The mountain is in deep cloud tonight and the 3.9 metre Anglo-Australian Telescope, which the manservant uses when he is in his guise as astro-dweeb, will not be opening.  The telescope was commissioned in 1974  and was one of the last large telescopes built with an equatorial mount while it was one of the first telescopes to be fully computer-controlled.  The light was really fading when I took this shot – but you get an idea of the size of the telescope compared to the house – which is a good sized house not a little row house!

This is the SkyMapper 1.3 metre telescope.   Its mission is to robotically create the first comprehensive digital survey of the entire southern sky:


And this was the SkyMapper in the distance at sunset:

Also on the mountain is the ANU/Mt. Stromlo 2.3 metre telescope.  This is Mt. Stromlo’s main research telescope even though it is not actually on Mt. Stromlo! 

Then we have the UK Schmidt 1.24 m telescope which is operated by the AAO.   Schmidt telescopes have a very large field of view allowing them to see much more of the sky in a single shot than a normal telescope.  Popular Australian astronomer, Fred Watson,  is one of the observers using this telescope for the 6DF program

And, the Faulkes South 2 metre Telescope.  This is owned by the Google billionaire and operated by his Las Cumbres Observatory in Santa Barbara.  The Faulkes Project provides access to the Faulkes Telescopes (North in Hawaii and South here on Siding Spring) for schools and groups involved in education.  This opens from the centre outwards:

Also on the mountain are hundreds of kangaroos!   See the joey leaning out of the pouch for dinner:  (you might have to click the photo to make it bigger if your eyes are like mine!)They are curious creatures:


28 responses

  1. I know you went up there to look at the stars, but I think the kangaroos would have been enough to get me out there.

    The manservant is working while you’re down there, I take it? Or is the observatory open to the public?

  2. Incredible, the telescope!! How wonderful that you have access to it. I know that must have been amazing to look through.

    I adore your pictures of the kangaroos! The baby is precious. How nice that you got to see them up close!

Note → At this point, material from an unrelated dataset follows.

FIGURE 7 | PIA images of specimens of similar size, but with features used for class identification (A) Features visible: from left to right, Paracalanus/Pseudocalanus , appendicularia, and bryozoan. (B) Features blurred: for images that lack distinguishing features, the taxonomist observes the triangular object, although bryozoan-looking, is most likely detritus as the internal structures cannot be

  3. What an educational story and series of pictures. Many years ago I drove through that beautiful country at Coonabarabran but I thought that there was only one observatory. How interesting…..different telescopes for different purposes.

  4. Emjay, I’m so happy I spent a few minutes with this silly Readomattic thingie. (I miss the neighborhood updates from Vox.) What a tour of the observatory you’ve given us! I especially like the house in the foreground of the Anglo-Australian Telescope dome photo — wow! The observatory site reminds me a bit of Kitt Peak in Arizona…. until you get to the ‘roos! Thanks for the pictures and narrative. — JG

  5. That Anglo/Australian telescope is certainly BIG! So glad I found you. I was Rocky Mountain High on Vox but haven’t posted in ages there. After my February/March trip to Vietnam and the Philippines I was planning to post but it has been six months of hospital, dioctors, home health nurses.